*Text*.
━━━━━━━━━━━━━━━━━━━━

Tuesday, August 4, 2009

Performance Tips - III

Guys,

Let's discuss a few more performance tips. Application performance is driven by a number of different factors. One of those items that typically affect performance is how long it takes SQL Server to process T-SQL statements. Sometimes the database design and the complicated query requirements hinder the speed at which T-SQL statements can run. Other times the way the T-SQL statements are coded cause SQL Server to perform extra work to resolve a query. As we know one query can be written in many ways, so by rewriting the statements differently, you can help the SQL Server engine optimize your queries and improve performance.

Identify Column Names in Your INSERT statements
We should explicitly identify the column names with an INSERT statement. Don’t code your INSERT statements like this:

INSERT INTO MyTable VALUES ('A','B','C');

When we use this coding style, SQL Server requires that only three columns be defined in MyTable, and the value “A” would go in the first column, “B” in the second column and “C” in the last column. If someone adds a new column to MyTable your application code will break with the following error:

Msg 213, Level 16, State 1, Line 1
Column name or number of supplied values does not match table definition.
Therefore, instead of using the above coding style for your INSERT statements you should code them like this:

INSERT INTO MyTable(FirstCode, SecondCode, ThirdCode) VALUES ('A','B','C');

By doing this when someone adds a new column named “FourthCode” to MyTable the above INSERT statement will continue to work, provided the “FourthCode” column was created with a DEFAULT value or allows NULLS.

Speed Up Your Searches by Prefixing Wild Card References
Appropriate use of wild card can improve the performance of your queries. Say we want to search the AdventureWorks.Person.Contact table for all the LastNames ending in “sen”. For a moment, let’s assume that we have also built an index on the LastName column. If we code your search like so:

SELECT Distinct LastName
FROM Person.Contact
WHERE LastName LIKE '%sen'

The code uses the wild card percent (%) character to match zero to many characters followed by the string “sen” in the LastName field. This will cause SQL Server to perform an index scan operation looking for all the names that end in “sen” to resolve this query. This makes sense because until the entire table is read (scanned) SQL Server can’t guarantee that it has found all the records where the LastName ends in “sen”.

━━━━━━━━━━━━━━━━━━━━

*Task requirements*.
(A) In the performance tips post, what error text does SQL Server return when a new column is added to MyTable and an INSERT statement does not name its columns?
(B) State whether each statement agrees with the performance tips post, and quote the deciding words: (i) The INSERT statement that names its columns keeps working after a "FourthCode" column is added only if that column has a DEFAULT value or allows NULLs. (ii) The search using LIKE '%sen' makes SQL Server perform an index seek. (iii) The example search looks for last names that begin with "sen".
(C) Continue the performance tips post, beginning after its final sentence.

━━━━━━━━━━━━━━━━━━━━

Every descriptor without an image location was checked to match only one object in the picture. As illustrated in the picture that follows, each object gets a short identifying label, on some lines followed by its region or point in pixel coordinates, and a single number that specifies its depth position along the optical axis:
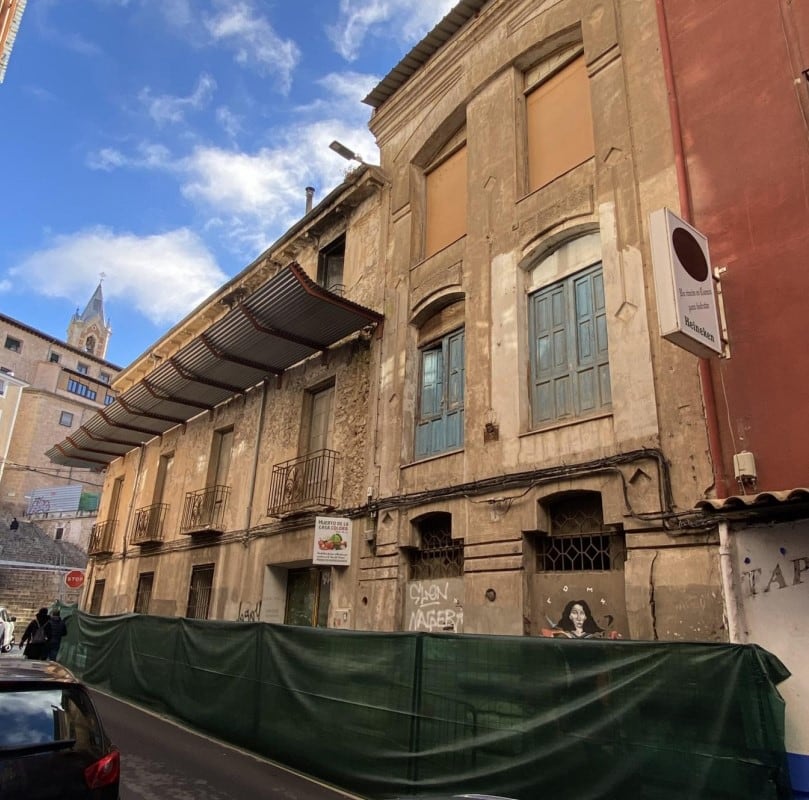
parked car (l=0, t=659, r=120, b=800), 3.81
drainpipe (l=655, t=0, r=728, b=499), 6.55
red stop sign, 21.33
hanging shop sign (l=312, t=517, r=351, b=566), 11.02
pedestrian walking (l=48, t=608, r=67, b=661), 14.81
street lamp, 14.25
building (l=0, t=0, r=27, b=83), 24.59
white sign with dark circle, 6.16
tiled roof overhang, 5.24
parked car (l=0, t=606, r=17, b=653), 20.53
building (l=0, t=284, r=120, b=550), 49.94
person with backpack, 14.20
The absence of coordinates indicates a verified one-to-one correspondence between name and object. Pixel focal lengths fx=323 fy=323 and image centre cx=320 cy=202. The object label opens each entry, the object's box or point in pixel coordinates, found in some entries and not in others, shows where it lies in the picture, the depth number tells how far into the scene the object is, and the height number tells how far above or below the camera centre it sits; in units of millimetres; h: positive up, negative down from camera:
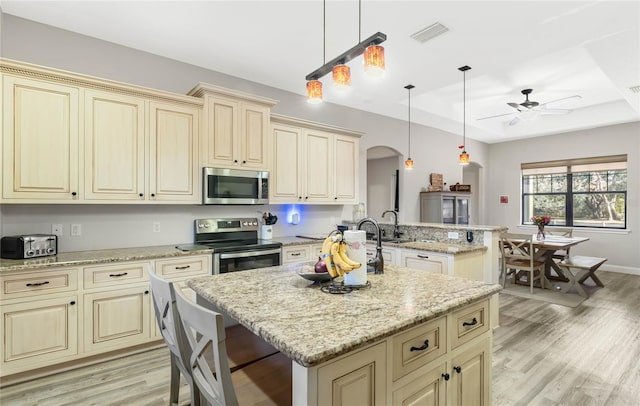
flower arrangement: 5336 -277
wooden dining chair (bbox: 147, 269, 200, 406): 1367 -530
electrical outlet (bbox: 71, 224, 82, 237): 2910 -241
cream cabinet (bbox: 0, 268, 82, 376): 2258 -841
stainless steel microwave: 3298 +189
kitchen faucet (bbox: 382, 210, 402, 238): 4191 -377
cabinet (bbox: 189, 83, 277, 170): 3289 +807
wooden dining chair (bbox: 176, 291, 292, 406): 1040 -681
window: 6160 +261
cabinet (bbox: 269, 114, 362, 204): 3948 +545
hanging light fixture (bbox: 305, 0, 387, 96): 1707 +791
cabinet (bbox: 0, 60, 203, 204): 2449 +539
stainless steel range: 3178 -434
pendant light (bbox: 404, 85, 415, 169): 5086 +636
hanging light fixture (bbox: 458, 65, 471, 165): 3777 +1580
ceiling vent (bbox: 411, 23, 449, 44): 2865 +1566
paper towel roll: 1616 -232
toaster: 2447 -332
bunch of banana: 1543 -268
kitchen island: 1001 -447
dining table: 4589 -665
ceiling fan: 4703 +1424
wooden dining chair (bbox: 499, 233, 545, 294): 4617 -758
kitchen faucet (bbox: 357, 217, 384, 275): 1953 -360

━━━━━━━━━━━━━━━━━━━━

*Activity answers*.
(A) "Column name or number of supplied values does not match table definition." (Msg 213, Level 16, State 1, Line 1)

(B)
(i) Yes: "provided the “FourthCode” column was created with a DEFAULT value or allows NULLS."
(ii) No: "This will cause SQL Server to perform an index scan operation"
(iii) No: "for all the LastNames ending in “sen”"

(C)
In addition, if we were searching for LastNames that where exactly six characters long and ended in “sen” we could code our wild card search like this:

SELECT Distinct LastName
FROM Person.Contact
WHERE LastName LIKE '___sen'

Here we have used the underscore (_) wild card character. This wild card character is used to match a single character. This coding example is similar to the prior example, and uses an index scan operation to resolve it. Once again, the SQL Engine knows it has to scan the complete index before it knows it has found all the six character names that end in “sen” in the Person.Contact table.

SQL Server can return your results faster if it doesn’t have to read the entire index using a scan operation. SQL Server is smart enough to know when we place a prefix of some kind in front of your percent (%) and/or underbar (_) wild card characters that it can use an index seek operation to resolve the wild card search criteria. Here is an example of a statement that will return all the LastNames that start with “A” and end in “sen”:

SELECT Distinct LastName
FROM Person.Contact
WHERE LastName LIKE 'A%sen'

By putting the “A” character in front of the percent (%) sign in the search criteria SQL Server is now able to tell that it can use an index seek operation to resolve this query. This make sense because once SQL Server has gotten to the end of the “A” for last name , it knows there are no more last names that start “A” so it can stop processing.

Not all wildcard characters need to be prefixed in order to make SQL Server use an index seek operation to resolve a query. Here is an example of where we can use a range wildcard expression and still have SQL Server resolve this query using an index seek operation:

SELECT Distinct LastName
FROM Person.Contact
WHERE LastName LIKE '[A-M]%sen'

In this T-SQL statement, we are looking for all the LastNames that start with anything between an “A” through “M” and end with “sen”. Other wild card syntax that identifies a specific set of characters can also invoke an index scan operation to resolve a wild card search criteria.

Only Use DISTINCT If You Need It
Placing the DISTINCT clause on our SELECT statement takes the results of our query and removes the duplicates. It takes SQL Server an extra SORT operation to sort the data so it can identify and remove the duplicates. Therefore, if we already know that results will not contain duplicates than don’t put the DISTINCT clause on our T-SQL statement. By putting the DISTINCT clause on our query, we are telling SQL Server to perform the sort and un-duplication process. This is extra work for SQL Server and provides no value when our result set only contains unique sets of records in the first place.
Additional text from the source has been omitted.